The taxes are generally applied to parcels of land. This means that the owner of the parcel of land is responsible for paying the services tax. A services tax is allocated as an annual charge that may be levied for a set number of years depending on the law. Types of local services include:
The cost of work undertaken as a provision of services is paid up front by the First Nation then recovered from property owners within the service area using the tax. The tax may be based on a single amount for each unit or the taxable frontage of the parcel. In some instances, owners can pay the amount in one lump sum, and avoid interest charges. Typically, First Nations will contribute a portion of the cost from the local revenue generated through the First Nation’s property tax law.
Property Transfer Taxes
Property transfer tax (“PTT”) laws are a tax on real property transferred (typically a lease) paid by the purchaser of real property, and is based on the fair market value of the property being transferred.

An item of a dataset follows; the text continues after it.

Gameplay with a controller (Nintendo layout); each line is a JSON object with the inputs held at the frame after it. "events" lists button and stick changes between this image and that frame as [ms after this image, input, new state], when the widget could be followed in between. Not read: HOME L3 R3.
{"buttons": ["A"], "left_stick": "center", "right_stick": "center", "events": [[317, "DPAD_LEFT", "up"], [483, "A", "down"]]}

The PTT law sets out when and how the tax will be levied, the rate of tax, any exemptions from the tax, and includes provisions respecting the rights of appeal, the application of penalties and interest to unpaid taxes, and enforcement and collection mechanisms available to First Nations. A critical element in the operation of the PTT is First Nation control over land registry, therefore participation in the First Nations Lands Management Act is strongly recommended.
The FNTC has developed standards for PTT laws based on best practices, while allowing for local variation where appropriate and supporting harmonization with provincial jurisdictions where appropriate. First Nations have discretion in setting their rate of PTT; however, their rate cannot exceed the adjacent provincial rate for PTT. If there is no PTT in their adjacent province, First Nations may choose any other province to follow for rates and exemptions.
Development Cost Charges
Development Cost Charges (“DCC”) are taxes collected from developers of reserve land to pay the capital costs of servicing the development with transportation (roads), water/sewer/storm-water drainage, and providing park and recreation lands and facilities. DCCs must be collected under the authority of a DCC law it is made under.
As an efficient alternative to launching a formal appeal, some First Nations use a mechanism called a request for reconsideration of assessment. A request for reconsideration, in this instance, is where a taxpayer can request that an assessor reconsider the original assessment.
Taxpayers usually have 21 days from the time the assessment notices are mailed to make a request for reconsideration. Specific deadline dates are printed on the assessment notice. In this process, the assessor reviews the assessment of the taxable property in question and provides the taxpayer with the results of the reconsideration. If the assessor modifies the assessment, a revised notice is sent to the person who requested the reconsideration and to any other persons who were sent an assessment notice concerning the property. Typically, a request for reconsideration will deal with valuation; however, reconsiderations can also concern classification, errors, omissions, or use of exemptions.